Using m1 and m2 you can calculate the reduced mass,u, with u and R you can calculate I (moment of inertia), knowing I allows you to calculate B. Knowing J and B allows you to calculate E. Then E = hc/wavelength and wavelength can be determined.
http://hyperphysics.phy-astr.gsu.edu/%E2%80%8Chbase/molecule/rotrig.html#c3
To determine the wavelength of electromagnetic radiation required to excite the rotational state from j=1 to j=2 in an HCl molecule, we can use the formula:
\[ \Delta E = \frac{{h^2}}{{8 \pi^2 \mu r^{2}}}(j'(j'+1)-j(j+1)) \]
where:
- ΔE is the energy difference between the two rotational states
- h is Planck's constant (6.626 x 10^-34 J s)
- π is a mathematical constant (approximately 3.14159)

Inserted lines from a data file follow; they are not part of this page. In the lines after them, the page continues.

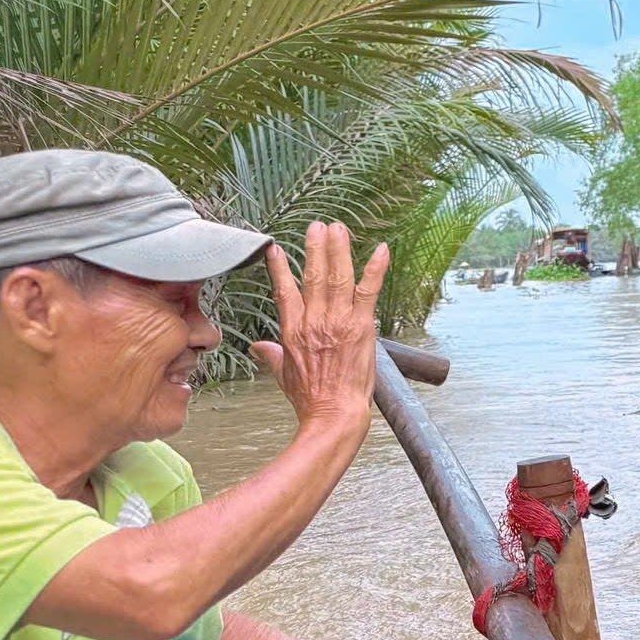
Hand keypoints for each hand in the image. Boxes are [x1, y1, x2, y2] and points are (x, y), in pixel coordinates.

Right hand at [251, 221, 388, 437]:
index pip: (284, 291)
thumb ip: (271, 355)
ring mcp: (338, 321)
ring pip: (337, 277)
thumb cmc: (311, 398)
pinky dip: (375, 269)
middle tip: (318, 226)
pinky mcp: (362, 326)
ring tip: (338, 229)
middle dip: (315, 248)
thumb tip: (258, 347)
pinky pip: (368, 291)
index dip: (278, 268)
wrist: (333, 413)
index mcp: (293, 331)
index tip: (275, 249)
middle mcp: (314, 321)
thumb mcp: (283, 375)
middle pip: (312, 276)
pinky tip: (381, 251)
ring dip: (339, 250)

- μ is the reduced mass of the molecule, given by:
μ = (mH * mCl) / (mH + mCl)
where mH and mCl are the masses of hydrogen and chlorine respectively
- r is the equilibrium bond length of the molecule
First, let's calculate the reduced mass of the HCl molecule:
μ = (1.0078 amu * 34.9689 amu) / (1.0078 amu + 34.9689 amu)
μ ≈ 0.9991 amu
Next, we need to convert the reduced mass into kilograms to match the units of Planck's constant:
μ ≈ 0.9991 amu * (1.66054 x 10^-27 kg/1 amu)
μ ≈ 1.65972 x 10^-27 kg
Now, we can calculate the energy difference between the two rotational states:
ΔE = (6.626 x 10^-34 J s)^2 / (8 * (3.14159)^2 * 1.65972 x 10^-27 kg * (126 pm * 10^-12 m)^2) * (2(2+1)-1(1+1))
Calculating this, we get:
ΔE ≈ 1.659 x 10^-20 J
Finally, we can use the relationship between energy and wavelength for electromagnetic radiation:
ΔE = hc / λ
Where:
- ΔE is the energy difference in joules
- h is Planck's constant (6.626 x 10^-34 J s)

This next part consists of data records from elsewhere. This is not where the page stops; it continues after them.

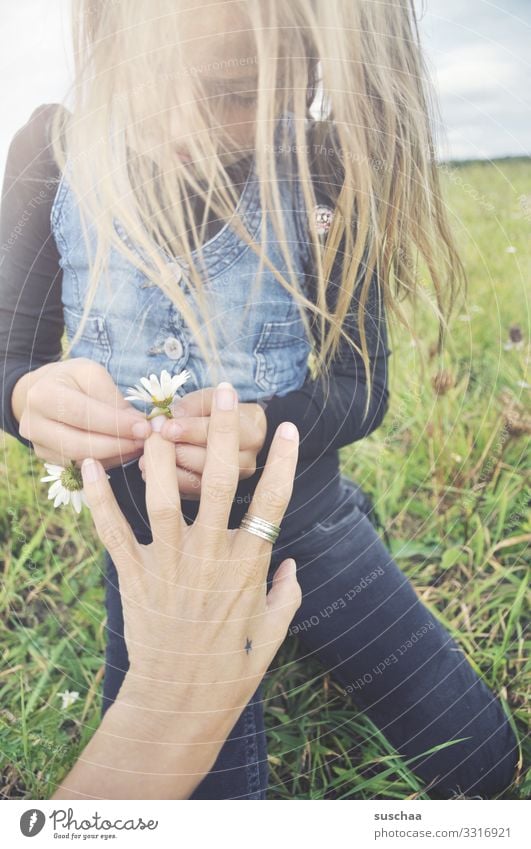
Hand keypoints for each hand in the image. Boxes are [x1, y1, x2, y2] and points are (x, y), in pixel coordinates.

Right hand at [14, 359, 146, 469]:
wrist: (42, 391)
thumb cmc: (71, 379)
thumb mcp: (90, 374)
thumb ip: (112, 397)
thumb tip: (139, 423)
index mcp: (42, 396)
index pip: (83, 414)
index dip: (116, 423)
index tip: (144, 427)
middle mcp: (33, 425)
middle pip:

- c is the speed of light (approximately 3.00 x 10^8 m/s)
- λ is the wavelength of radiation in meters
Rearranging the equation to solve for λ:
λ = hc / ΔE
Substituting the values:
λ = (6.626 x 10^-34 J s * 3.00 x 10^8 m/s) / (1.659 x 10^-20 J)
Calculating this, we find:
λ ≈ 1.20 x 10^-6 meters or 1200 nm
Therefore, the wavelength of the required electromagnetic radiation to excite the rotational state from j=1 to j=2 in an HCl molecule is approximately 1200 nanometers.